» Activity:
What is needed is each line of the data below that holds the string "Только".
── Data shown
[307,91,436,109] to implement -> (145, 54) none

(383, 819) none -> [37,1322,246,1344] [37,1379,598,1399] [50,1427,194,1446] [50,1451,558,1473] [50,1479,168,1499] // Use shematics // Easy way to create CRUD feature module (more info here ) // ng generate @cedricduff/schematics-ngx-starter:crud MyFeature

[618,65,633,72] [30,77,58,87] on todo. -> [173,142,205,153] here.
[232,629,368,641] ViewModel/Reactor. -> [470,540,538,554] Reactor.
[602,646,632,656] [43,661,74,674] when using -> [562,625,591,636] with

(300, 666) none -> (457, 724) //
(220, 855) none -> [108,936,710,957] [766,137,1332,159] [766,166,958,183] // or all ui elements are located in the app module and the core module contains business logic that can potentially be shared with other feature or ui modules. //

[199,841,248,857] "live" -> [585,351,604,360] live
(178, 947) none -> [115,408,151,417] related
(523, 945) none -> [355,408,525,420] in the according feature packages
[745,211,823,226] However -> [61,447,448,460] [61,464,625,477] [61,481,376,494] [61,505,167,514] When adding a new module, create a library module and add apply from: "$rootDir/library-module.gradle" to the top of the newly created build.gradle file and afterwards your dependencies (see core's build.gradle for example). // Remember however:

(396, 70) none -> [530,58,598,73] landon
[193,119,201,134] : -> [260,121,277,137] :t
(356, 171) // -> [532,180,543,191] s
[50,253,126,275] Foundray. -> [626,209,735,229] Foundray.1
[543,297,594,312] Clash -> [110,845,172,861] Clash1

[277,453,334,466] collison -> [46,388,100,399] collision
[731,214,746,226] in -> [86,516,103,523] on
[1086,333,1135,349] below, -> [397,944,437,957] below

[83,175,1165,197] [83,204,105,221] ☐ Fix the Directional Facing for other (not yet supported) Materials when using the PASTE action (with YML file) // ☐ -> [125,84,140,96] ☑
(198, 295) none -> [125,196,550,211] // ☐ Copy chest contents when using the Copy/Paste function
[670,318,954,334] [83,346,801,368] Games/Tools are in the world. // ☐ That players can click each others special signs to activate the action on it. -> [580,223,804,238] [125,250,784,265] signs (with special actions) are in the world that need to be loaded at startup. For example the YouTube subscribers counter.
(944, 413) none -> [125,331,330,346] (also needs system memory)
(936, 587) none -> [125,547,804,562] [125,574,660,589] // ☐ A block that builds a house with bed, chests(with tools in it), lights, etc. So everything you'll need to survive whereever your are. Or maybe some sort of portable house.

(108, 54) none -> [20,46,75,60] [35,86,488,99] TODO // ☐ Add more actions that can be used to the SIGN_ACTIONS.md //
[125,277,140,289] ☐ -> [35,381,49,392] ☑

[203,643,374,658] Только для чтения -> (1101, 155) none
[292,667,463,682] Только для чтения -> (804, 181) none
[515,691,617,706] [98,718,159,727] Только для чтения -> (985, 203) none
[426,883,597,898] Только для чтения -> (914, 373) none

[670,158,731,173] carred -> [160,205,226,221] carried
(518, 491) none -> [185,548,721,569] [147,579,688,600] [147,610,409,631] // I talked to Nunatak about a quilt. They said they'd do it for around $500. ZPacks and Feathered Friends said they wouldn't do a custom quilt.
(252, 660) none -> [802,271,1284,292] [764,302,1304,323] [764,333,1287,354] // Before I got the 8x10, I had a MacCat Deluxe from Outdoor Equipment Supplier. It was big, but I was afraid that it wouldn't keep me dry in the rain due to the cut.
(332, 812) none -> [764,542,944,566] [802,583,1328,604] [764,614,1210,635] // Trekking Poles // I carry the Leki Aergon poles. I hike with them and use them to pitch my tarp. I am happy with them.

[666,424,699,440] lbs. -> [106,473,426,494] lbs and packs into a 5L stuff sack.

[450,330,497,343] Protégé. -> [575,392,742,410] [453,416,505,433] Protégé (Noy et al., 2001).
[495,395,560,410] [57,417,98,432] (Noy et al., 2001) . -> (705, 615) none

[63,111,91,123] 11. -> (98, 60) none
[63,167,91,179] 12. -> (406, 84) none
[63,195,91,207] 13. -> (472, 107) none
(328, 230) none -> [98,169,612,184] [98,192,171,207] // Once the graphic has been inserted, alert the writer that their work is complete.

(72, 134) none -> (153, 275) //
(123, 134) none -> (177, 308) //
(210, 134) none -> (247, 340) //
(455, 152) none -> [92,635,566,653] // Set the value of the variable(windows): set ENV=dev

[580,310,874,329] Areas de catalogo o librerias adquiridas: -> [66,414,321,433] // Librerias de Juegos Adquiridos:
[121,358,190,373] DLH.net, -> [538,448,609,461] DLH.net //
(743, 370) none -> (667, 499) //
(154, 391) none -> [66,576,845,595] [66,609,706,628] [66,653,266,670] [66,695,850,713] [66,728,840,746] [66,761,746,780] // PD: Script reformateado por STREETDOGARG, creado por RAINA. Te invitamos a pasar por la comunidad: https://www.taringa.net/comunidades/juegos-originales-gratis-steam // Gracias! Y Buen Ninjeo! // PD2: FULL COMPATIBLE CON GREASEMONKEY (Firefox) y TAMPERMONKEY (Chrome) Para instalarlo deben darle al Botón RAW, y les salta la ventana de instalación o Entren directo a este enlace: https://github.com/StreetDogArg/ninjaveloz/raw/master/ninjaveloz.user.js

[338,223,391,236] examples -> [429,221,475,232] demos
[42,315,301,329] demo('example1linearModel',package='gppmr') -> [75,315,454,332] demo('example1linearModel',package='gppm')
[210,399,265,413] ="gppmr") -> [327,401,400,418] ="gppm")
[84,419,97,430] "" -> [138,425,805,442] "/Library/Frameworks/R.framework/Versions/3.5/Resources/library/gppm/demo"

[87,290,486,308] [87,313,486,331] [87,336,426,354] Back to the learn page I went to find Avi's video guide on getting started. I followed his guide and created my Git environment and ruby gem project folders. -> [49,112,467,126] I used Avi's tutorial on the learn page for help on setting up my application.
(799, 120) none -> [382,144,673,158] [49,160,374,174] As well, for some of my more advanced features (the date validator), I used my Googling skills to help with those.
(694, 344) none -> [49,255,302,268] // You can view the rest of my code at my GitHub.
────
» Solution for this problem:
[203,643,374,658] Только для чтения -> (1101, 155) none
[292,667,463,682] Только для чтения -> (804, 181) none
[515,691,617,706] [98,718,159,727] Только для чтения -> (985, 203) none
[426,883,597,898] Только для чтения -> (914, 373) none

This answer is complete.